WHAT THIS EXERCISE ASKS ::
• 1. Decide whether each statement below agrees with the meditation on the vinegar, answering yes or no and quoting the words of the text that settle it. (a) The Mother's Heart is described as wounded when she sees Him drink. (b) He is said to drink water in His extreme thirst. (c) The sponge is filled with vinegar.
• 2. In the meditation on the vinegar, find every heading that opens with a capital letter and a period, and list them all.
• 3. Retype the stretch of the meditation on the vinegar from "O quam tristis" through "crucified for me." word for word.

EXTRACT ::
※ ※ ※

Is it usual, is it necessary, is it the law that evil must be returned for good?

E. When He had taken the vinegar.

Remember also, what immeasurable pain our Blessed Saviour is enduring through His compassion for the terrible wound inflicted on the Heart of His Holy Mother when she sees Him in His extreme thirst drinking the vinegar.

O quam tristis et afflicta

Fuit illa benedicta

Mater unigeniti.

O sad indeed, and wobegone,
Was she the ever-blessed one,
The Mother of that dying Son.

F. When He had taken the vinegar.

Oh, who will give water to my head, and a fountain of tears to my eyes, and I will weep day and night, while I set in contrast, with what tenderness, with what circumspection my Lord Jesus Christ has nursed and cherished me in my hour of need, and delivered Himself up for me; and my heartless inhumanity to Him crucified for me.

"O loving Heart of Jesus, give us some of the fire that burns within Thee."

G. One filling a sponge with vinegar gave Him to drink.

※ ※ ※

INFORMATION SHOWN ::
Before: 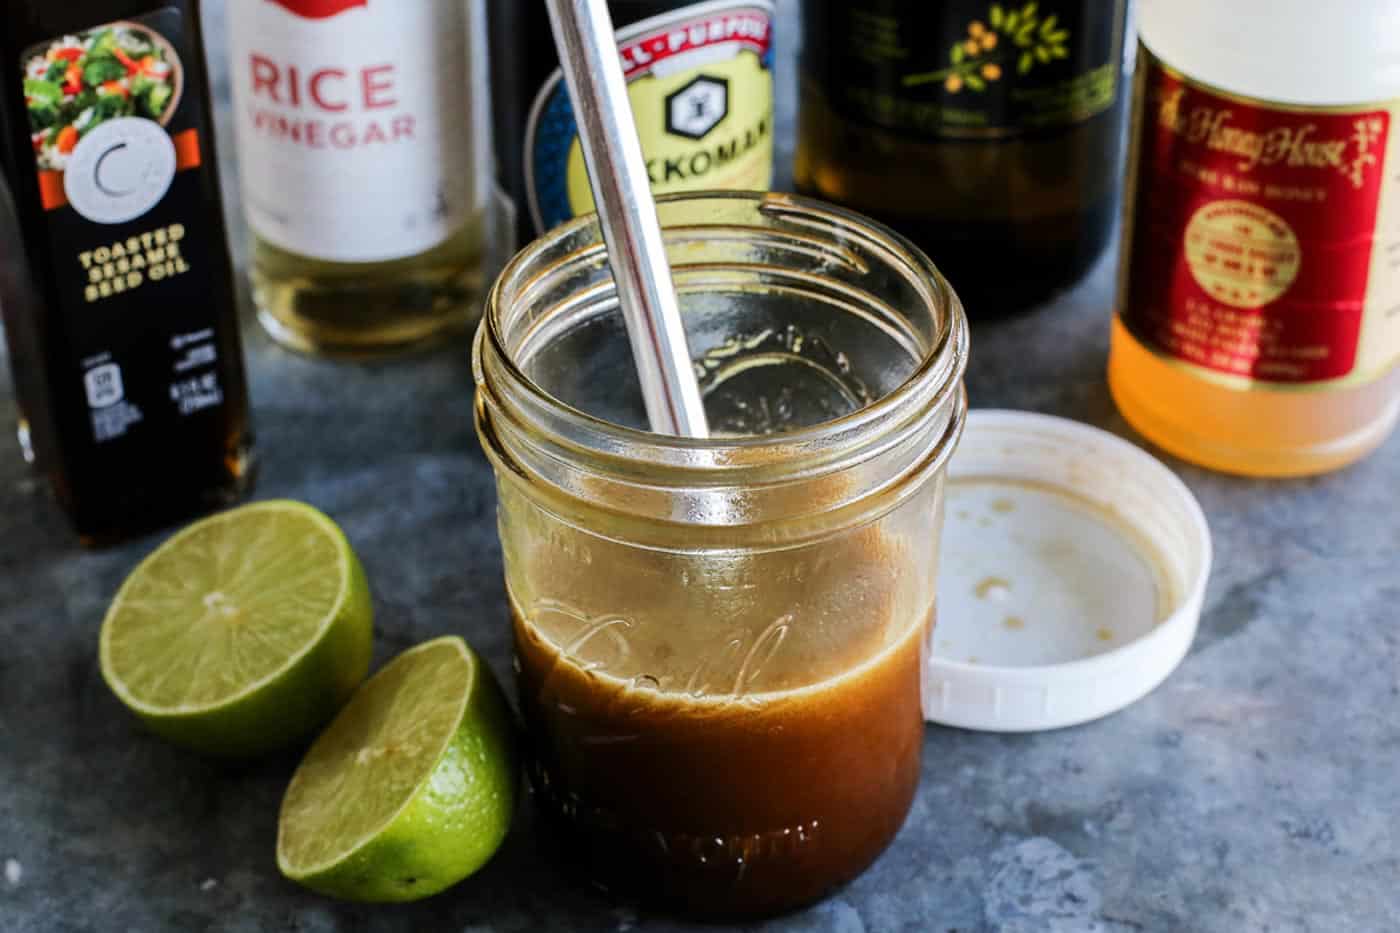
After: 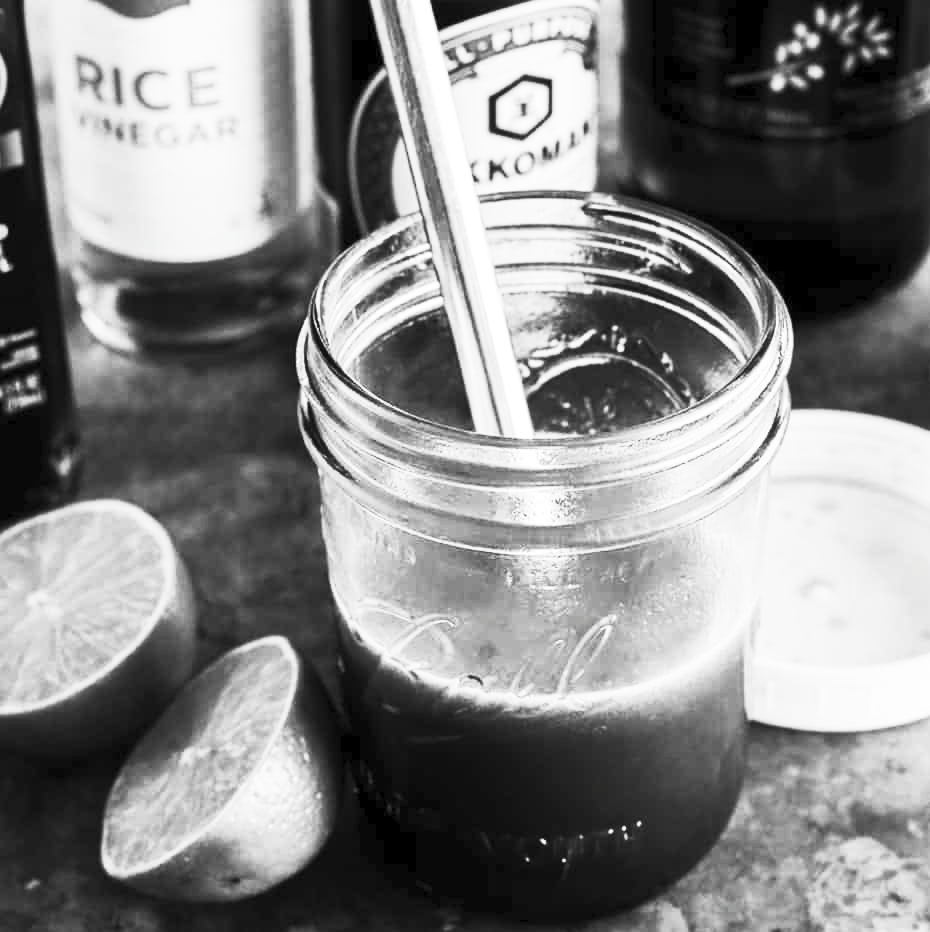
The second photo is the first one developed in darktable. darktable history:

※ ※ ※

SOLUTIONS TO THE EXERCISE ::
• 1.
(a) Yes: "the terrible wound inflicted on the Heart of His Holy Mother when she sees Him in His extreme thirst drinking the vinegar"
(b) No: "drinking the vinegar"
(c) Yes: "One filling a sponge with vinegar gave Him to drink."

• 2.
E. When He had taken the vinegar.
F. When He had taken the vinegar.
G. One filling a sponge with vinegar gave Him to drink.

• 3.
O quam tristis et afflicta

Fuit illa benedicta

Mater unigeniti.

O sad indeed, and wobegone,
Was she the ever-blessed one,
The Mother of that dying Son.

F. When He had taken the vinegar.

Oh, who will give water to my head, and a fountain of tears to my eyes, and I will weep day and night, while I set in contrast, with what tenderness, with what circumspection my Lord Jesus Christ has nursed and cherished me in my hour of need, and delivered Himself up for me; and my heartless inhumanity to Him crucified for me.